Inaction plan

More needs to be done to raise the priority of the prevention and early detection of oral cancer

17 December, 2018 / editorial
 Sarah Allen  

The Oral Health Improvement Plan. When this was launched at the beginning of the year, it raised some questions, and some eyebrows. Though the dental profession in Scotland cautiously welcomed the plan’s overarching aims, there was significant concern about some core elements. Areas of controversy included the lack of any costings for the plan or any information about how it was to be funded; the focus on long-term prevention without any real short to medium-term solutions; and the one element that really grabbed the headlines – 24-month recall.

Fast forward to a couple of weeks ago, and I’m in a meeting room in Holyrood with dental professionals, politicians and survivors of oral cancer. We’ve been brought together by the BDA Scotland, for the launch of their Oral Cancer Action Plan. Incidences of oral cancer are increasing, and at a faster rate than any other cancer, now killing more than three times as many people in Scotland as car accidents. The three main causes of oral cancer are alcohol, HPV infections and tobacco, and data cited by the BDA shows that 90 per cent of cases could be prevented.

The same figures suggest that survival could be improved from 50 per cent to 90 per cent with early detection. Which leads to one question – does the OHIP support the prevention and early detection of oral cancer? The short answer seems to be, no. Oral cancer is mentioned only once in the entire plan, action 17, which states that the Scottish Government will ensure that the [oral cancer] clinical pathway across Scotland is safe, consistent, clear, and effective. Good. There is no doubt that the current pathway is complex, and with current figures suggesting that 40 per cent of new oral cancer cases present through GPs rather than GDPs, there is clearly a need for all primary and secondary healthcare services to have a clear, joined-up approach. However, this on its own will simply not be enough. Worse than falling short, though, is the issue that the OHIP may actually work against early detection. Yes, we’re back to that pesky 24-month recall.

BDA figures show that 97 per cent of Scottish dentists believe longer recall intervals would pose a risk for oral cancer detection. Dentistry is unique among healthcare services in that it provides a regular touchpoint for patients. The value of this for early detection cannot be underestimated. What happens when this touch point is removed? Remember those 40 per cent presenting through GPs? It would be interesting to research how much that figure might increase and, ultimately, how many cases would just not be caught because the patient didn’t think anything was wrong so didn’t go to their GP, let alone their GDP.

Surely though, patients can be educated to take on some responsibility for early detection, can’t they? In its action plan, the BDA talks about raising awareness of the early signs of suspected oral cancer. The Scottish Government certainly seems to have latched on to this. At the event, in his response to the BDA’s concerns about 24-month recall, Joe Fitzpatrick, Minister for Public Health, Sport and Wellbeing, said that the government was keen to encourage people to self-examine and learn how to spot symptoms of oral cancer. Can’t argue with that. Self-examination has certainly improved breast cancer figures. Except oral cancer is not breast cancer. Let’s make no bones about it, oral cancer diagnosis is not easy. Indeed, it is nigh on impossible, even for those who see cases every day and, in their examinations, have access to every part of a patient’s oral soft tissue, access that an individual could never achieve at home.

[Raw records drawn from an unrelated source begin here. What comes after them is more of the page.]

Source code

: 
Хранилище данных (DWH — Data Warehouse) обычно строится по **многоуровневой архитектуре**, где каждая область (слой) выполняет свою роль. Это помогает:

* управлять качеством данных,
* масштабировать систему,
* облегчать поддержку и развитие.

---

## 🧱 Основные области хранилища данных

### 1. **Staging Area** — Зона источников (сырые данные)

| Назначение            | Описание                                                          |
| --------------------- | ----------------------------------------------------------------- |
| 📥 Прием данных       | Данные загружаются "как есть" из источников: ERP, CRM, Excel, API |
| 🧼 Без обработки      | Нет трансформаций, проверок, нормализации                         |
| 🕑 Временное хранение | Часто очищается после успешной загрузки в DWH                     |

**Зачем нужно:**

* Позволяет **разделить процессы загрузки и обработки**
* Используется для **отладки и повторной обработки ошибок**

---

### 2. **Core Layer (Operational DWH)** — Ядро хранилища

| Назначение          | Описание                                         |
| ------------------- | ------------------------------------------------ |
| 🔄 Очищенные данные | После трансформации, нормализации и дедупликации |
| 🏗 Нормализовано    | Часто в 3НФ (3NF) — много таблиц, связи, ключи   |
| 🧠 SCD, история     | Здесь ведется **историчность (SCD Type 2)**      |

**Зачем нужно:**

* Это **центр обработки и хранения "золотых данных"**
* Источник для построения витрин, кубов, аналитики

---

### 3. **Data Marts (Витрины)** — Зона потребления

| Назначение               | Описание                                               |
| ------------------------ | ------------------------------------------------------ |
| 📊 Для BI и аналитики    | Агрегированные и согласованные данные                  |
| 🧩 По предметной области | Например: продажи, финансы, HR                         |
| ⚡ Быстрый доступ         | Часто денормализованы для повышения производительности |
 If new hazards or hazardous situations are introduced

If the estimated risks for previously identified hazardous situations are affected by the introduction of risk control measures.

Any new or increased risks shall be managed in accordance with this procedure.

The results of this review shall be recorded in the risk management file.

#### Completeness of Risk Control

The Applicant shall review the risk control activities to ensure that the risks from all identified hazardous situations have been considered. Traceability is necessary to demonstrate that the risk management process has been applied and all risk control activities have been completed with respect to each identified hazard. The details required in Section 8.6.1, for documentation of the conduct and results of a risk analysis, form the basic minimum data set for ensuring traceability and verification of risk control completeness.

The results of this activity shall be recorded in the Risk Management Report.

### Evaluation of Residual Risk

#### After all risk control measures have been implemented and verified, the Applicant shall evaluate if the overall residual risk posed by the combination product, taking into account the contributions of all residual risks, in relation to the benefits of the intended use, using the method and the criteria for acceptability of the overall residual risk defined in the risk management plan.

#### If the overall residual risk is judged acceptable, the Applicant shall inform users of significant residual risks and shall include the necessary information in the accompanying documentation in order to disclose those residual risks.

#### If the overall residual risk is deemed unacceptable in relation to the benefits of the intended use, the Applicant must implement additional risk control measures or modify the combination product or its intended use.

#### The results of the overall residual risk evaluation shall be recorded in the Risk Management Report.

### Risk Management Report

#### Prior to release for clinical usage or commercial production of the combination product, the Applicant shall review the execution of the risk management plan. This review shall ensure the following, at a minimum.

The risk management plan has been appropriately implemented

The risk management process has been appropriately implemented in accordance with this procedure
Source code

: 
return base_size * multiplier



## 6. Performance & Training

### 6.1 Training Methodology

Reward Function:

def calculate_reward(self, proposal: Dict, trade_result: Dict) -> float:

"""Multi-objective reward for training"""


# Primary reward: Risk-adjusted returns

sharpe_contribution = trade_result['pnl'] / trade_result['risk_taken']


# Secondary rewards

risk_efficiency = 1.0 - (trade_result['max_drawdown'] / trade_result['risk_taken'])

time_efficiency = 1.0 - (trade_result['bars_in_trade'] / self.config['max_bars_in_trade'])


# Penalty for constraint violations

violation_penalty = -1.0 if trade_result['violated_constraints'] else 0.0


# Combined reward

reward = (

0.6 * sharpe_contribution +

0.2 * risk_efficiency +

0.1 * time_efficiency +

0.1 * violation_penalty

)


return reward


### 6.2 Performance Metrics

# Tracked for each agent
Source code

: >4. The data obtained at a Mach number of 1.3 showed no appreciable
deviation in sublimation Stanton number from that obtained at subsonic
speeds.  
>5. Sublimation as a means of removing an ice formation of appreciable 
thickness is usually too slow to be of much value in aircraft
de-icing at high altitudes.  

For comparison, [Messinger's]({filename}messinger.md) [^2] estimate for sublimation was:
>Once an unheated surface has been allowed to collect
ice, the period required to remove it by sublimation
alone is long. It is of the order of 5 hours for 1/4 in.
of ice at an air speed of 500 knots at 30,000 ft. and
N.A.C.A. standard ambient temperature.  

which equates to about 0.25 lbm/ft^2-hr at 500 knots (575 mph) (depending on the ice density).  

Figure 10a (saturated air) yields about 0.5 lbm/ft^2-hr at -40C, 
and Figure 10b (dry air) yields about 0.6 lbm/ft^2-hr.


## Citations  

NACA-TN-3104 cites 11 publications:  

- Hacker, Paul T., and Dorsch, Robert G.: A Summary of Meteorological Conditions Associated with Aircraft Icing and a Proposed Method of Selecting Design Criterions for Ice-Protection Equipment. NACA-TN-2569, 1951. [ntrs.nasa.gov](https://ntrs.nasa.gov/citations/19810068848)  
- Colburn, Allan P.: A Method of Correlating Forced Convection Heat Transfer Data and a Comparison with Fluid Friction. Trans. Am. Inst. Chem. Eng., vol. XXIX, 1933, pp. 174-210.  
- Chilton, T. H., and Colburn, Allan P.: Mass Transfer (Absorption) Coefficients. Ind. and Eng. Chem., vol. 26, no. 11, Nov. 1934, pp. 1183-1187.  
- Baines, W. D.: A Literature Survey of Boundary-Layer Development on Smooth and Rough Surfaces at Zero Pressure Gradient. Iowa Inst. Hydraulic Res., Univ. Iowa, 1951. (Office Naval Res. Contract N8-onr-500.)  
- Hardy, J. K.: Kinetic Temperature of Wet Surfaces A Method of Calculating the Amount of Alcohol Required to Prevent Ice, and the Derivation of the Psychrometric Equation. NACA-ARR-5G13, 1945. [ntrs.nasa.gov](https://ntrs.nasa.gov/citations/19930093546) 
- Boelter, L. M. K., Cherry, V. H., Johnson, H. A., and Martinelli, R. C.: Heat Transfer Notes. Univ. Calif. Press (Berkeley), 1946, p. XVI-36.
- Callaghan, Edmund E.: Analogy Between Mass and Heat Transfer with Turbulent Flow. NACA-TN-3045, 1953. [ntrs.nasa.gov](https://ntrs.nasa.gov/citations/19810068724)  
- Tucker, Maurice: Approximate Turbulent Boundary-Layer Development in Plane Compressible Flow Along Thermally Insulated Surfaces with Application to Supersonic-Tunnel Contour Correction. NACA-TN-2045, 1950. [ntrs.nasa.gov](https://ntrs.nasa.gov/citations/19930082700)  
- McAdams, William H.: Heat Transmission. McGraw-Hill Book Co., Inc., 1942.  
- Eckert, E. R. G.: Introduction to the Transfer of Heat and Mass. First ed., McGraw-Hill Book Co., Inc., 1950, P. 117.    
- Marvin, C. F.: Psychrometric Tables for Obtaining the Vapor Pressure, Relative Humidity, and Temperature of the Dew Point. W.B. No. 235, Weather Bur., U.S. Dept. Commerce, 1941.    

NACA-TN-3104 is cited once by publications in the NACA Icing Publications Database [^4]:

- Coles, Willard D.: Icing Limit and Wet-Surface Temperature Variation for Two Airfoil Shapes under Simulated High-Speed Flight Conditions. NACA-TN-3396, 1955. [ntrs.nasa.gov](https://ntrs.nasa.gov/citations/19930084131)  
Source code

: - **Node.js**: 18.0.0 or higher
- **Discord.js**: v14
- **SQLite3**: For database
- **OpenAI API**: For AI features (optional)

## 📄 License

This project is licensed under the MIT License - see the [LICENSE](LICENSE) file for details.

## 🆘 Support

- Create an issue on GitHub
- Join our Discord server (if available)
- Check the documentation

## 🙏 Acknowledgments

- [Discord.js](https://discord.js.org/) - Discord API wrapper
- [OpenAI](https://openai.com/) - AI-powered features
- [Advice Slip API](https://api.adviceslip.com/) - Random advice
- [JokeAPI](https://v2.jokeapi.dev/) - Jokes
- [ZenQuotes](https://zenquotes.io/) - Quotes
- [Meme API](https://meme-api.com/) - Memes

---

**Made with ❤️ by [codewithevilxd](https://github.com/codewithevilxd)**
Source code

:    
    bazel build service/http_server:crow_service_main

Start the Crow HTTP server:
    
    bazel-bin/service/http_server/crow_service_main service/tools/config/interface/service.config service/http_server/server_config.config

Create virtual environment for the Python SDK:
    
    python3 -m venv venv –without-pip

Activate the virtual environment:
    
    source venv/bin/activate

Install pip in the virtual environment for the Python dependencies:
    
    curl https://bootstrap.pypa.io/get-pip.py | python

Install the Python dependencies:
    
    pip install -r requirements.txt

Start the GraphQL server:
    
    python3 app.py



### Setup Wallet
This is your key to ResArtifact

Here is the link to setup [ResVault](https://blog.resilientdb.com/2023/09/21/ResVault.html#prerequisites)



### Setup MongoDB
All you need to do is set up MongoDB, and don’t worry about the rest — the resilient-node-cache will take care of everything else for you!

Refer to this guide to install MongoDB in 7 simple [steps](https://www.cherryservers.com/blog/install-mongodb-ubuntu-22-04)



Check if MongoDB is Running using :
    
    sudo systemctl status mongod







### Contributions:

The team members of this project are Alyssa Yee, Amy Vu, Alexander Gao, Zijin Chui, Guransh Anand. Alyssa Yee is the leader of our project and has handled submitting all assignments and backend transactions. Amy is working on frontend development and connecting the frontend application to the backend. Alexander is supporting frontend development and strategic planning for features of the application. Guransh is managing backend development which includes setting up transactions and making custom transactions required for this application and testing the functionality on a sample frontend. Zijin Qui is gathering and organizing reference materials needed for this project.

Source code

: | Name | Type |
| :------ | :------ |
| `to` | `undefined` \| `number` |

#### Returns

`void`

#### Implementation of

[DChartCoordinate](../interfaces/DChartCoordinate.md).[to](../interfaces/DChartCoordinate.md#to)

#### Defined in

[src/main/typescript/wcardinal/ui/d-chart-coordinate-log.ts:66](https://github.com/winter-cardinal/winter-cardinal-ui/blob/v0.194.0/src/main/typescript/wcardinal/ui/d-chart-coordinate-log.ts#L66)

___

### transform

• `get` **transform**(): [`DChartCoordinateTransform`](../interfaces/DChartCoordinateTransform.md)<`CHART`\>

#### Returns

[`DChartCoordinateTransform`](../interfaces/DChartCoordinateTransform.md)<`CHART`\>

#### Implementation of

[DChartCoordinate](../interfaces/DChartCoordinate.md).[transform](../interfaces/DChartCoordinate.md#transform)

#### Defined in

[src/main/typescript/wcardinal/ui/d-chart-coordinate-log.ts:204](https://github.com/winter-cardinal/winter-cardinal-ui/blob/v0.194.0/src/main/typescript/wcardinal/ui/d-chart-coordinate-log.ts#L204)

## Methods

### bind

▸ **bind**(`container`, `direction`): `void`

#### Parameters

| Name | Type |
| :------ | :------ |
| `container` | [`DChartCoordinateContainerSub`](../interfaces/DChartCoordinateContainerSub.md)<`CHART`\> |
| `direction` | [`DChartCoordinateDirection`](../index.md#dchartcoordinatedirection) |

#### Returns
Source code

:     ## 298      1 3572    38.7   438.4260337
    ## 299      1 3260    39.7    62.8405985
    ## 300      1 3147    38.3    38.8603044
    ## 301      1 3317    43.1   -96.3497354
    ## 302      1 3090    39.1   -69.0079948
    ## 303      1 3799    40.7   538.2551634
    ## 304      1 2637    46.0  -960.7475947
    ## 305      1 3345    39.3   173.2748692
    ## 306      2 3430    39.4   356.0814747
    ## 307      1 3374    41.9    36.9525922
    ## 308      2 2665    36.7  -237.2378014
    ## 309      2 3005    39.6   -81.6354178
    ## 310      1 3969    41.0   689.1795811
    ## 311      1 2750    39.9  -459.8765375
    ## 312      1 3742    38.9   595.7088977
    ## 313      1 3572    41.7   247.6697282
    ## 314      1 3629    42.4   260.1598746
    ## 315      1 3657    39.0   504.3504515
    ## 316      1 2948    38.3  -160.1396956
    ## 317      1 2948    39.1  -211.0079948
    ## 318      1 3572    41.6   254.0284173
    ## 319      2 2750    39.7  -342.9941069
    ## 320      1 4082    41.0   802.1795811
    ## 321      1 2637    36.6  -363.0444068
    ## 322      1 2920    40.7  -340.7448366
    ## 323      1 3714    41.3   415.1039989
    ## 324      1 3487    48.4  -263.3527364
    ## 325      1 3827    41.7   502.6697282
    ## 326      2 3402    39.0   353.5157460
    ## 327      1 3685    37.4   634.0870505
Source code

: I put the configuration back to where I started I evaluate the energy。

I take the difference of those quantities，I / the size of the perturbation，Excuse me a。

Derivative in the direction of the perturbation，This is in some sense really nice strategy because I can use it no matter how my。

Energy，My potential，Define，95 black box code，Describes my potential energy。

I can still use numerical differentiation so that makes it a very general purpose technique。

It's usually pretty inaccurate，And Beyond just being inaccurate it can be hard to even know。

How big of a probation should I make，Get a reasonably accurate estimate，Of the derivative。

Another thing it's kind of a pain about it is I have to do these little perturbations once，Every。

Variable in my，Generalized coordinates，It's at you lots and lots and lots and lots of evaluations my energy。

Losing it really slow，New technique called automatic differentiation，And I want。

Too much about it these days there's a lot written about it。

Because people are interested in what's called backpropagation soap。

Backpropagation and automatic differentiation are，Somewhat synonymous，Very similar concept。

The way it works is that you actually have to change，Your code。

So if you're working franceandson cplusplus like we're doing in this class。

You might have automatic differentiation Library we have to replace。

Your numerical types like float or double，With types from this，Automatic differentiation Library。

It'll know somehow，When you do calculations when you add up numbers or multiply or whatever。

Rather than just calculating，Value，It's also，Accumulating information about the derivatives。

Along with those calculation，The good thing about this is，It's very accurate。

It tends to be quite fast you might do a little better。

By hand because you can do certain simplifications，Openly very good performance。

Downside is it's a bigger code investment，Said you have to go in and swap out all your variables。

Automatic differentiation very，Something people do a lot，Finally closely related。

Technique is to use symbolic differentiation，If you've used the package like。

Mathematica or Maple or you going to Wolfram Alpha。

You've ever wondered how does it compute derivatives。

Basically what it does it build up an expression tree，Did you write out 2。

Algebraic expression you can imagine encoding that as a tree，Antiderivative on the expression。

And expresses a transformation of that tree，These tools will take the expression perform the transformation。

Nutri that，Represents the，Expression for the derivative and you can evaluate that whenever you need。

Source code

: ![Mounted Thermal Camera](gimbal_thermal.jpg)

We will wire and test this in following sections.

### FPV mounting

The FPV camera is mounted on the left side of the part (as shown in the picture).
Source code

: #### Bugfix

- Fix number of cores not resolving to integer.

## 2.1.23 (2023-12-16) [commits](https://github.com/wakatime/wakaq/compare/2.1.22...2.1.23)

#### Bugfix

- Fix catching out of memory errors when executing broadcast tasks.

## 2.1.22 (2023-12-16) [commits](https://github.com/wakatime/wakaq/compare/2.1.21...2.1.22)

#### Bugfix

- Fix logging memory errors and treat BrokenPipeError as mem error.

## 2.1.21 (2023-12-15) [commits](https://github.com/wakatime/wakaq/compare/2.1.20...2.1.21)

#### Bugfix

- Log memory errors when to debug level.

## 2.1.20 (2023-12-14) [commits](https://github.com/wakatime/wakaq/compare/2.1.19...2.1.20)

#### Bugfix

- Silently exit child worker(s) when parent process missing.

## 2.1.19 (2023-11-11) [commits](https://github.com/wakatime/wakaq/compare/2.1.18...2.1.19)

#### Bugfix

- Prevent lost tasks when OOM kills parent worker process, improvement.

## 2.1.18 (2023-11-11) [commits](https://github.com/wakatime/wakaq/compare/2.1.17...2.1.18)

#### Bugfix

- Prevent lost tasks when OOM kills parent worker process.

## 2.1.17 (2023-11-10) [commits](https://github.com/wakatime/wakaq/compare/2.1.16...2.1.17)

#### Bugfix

At the lectures on oral cancer recognition and referral at our last Scottish Dental Show, clinical slides of various oral cancer signs were shown. The lecturer asked the audience to say which they would refer as high risk. I think it is fair to say that the audience found it very difficult. Slides which everyone agreed could only be malignant proved to be benign, and slides which showed cases that looked innocuous were quite the opposite. The advice from the lecturer? If in doubt, refer. Good advice. What’s the advice to the public though? If you see anything suspicious get it checked out. But checked out by whom. The public is conditioned to go to their GPs with concerns about cancers, not their dentist, the actual expert in oral health. That 40 per cent presenting through GPs is climbing again.

Which leaves us with prevention. This is something where the public really can have an impact. Stopping smoking, eating more healthily, cutting down on alcohol, all things individuals can do themselves. Except, it’s not as simple as that. Achieving this requires not just a significant public engagement and education campaign, a few posters and leaflets won’t cut it I’m afraid, but a public health and private sector infrastructure that supports individuals to live healthier lifestyles. Minimum alcohol pricing certainly might help: the cuts to alcohol treatment and smoking cessation services won’t. And this is all before we get onto the issue of the disparity of cost between ‘healthy’ and ‘unhealthy’ food. Best not to get me started on that one.

The final mention should probably go to one significant cornerstone of oral cancer prevention – HPV vaccines. It is wonderful that the HPV vaccine is going to be administered to boys. It will really make a difference to the 29,000 12-year-old boys across Scotland destined to receive the first wave of vaccinations. It will be even more wonderful when there’s a date for it.

And just imagine how wonderful it would be if the Scottish Government agreed to a catch-up programme of vaccinations for the 140,000 older boys still at school.